Maintain city services to hold property values
Mayoral candidates answer question on foreclosures
Each week leading up to the April election, Wauwatosa NOW will ask the candidates running for mayor one question about an issue facing the city. The candidates have been limited to 150-word answers.
The three candidates - Peter Donegan, Kathy Ehley and John Pokrandt - will be narrowed down to two contenders with a primary election Feb. 21.
Readers are encouraged to submit questions they'd like the candidates to address by sending an e-mail to reporter Stefanie Scott at email@example.com.
Q. Homes aren't fetching as much in today's market as in the past, and they are taking longer to sell. What should the city do to preserve home values and to reduce the negative impact of foreclosures on Tosa neighborhoods?
A. City operations are critical to property values in ways we take for granted. Imagine how the community's desirability would decrease if the following diminished:
Clean water from every faucet
Sewage removed with a flush
Police patrolling 24/7
Emergency response in minutes
Garbage removed weekly
These are fundamentals of community well-being. We must maintain high standards. We shouldn't take these for granted. Until we recently corrected, proper investment in the first three had been badly neglected for a long time.
I believe our library, building code enforcement, zoning policy and the "urban forest" make important contributions to desirability and value. Maintaining quality schools and attracting young families certainly drive values. That's why I pressed for the renovation of Hart Park's athletic fields.
Answering this question is easy. However, continuing to deliver current service levels challenges us in a big way and will require excellent human and financial management.
A. People move into Wauwatosa because of the school system, safety, city services, well-maintained diverse housing stock and our neighborhood associations.
The reality is that when a home goes into foreclosure, it is the bank that deals with the issue, not the city. When the banks put the home back on the market, it is the perceived desirability of the community that will make the difference in the selling time and value. We have an impact on how desirable a place Wauwatosa is to move into.
City elected officials and staff must do their best in providing high-quality services that are efficient and cost-effective, and the Wauwatosa residents must also get involved to support the schools, neighborhood associations, commissions and boards to help keep the quality of life in Wauwatosa at a highly desirable level. It takes all of us to make a community great.

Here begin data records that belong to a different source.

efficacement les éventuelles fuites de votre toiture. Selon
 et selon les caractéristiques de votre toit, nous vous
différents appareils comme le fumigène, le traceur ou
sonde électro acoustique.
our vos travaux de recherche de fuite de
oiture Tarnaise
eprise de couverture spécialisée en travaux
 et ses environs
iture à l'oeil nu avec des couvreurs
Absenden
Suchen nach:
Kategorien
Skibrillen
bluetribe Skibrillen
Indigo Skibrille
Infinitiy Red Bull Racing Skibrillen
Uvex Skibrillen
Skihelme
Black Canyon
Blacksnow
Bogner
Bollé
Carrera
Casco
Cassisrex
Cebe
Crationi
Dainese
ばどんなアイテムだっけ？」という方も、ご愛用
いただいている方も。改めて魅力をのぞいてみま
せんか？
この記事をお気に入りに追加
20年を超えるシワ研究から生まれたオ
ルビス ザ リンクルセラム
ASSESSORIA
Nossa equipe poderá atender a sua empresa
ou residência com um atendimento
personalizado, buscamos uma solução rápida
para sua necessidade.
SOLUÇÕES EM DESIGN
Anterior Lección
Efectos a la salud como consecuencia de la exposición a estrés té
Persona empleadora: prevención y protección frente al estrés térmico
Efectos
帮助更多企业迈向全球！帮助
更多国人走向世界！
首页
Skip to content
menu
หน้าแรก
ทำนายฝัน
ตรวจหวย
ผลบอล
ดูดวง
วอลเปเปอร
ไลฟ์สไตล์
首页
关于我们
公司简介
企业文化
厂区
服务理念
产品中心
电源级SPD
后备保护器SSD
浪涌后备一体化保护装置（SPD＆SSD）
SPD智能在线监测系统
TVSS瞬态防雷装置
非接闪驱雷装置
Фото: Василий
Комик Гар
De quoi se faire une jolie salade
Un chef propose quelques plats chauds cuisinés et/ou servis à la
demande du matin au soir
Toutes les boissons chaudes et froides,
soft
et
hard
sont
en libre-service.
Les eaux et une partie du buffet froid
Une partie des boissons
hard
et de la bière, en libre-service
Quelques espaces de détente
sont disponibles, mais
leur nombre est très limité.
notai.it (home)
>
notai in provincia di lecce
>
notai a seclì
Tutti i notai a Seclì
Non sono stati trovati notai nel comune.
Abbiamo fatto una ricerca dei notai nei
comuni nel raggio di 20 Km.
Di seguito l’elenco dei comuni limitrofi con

A. In these tough economic times, Wauwatosa's property values have been supported by safe streets, excellent school district and amenities like our library, parks and vibrant business districts. Maintaining city services is essential to maintaining the desirability of Wauwatosa as a community.
Reducing the negative impact of foreclosures will require enforcing code compliance and working with owners of distressed properties to ensure they don't fall into disrepair. As mayor, I pledge to work with the Building and Safety Division to ensure code compliance and force institutions that own foreclosed homes to maintain them to the standard expected in Wauwatosa.
I will engage with the Wauwatosa School District to maintain our position of excellence in public education. I will be a tireless advocate on public safety issues, ensuring we maintain our trend of year-over-year crime reduction. Finally, I will strive to support smart economic development that will benefit the city long-term.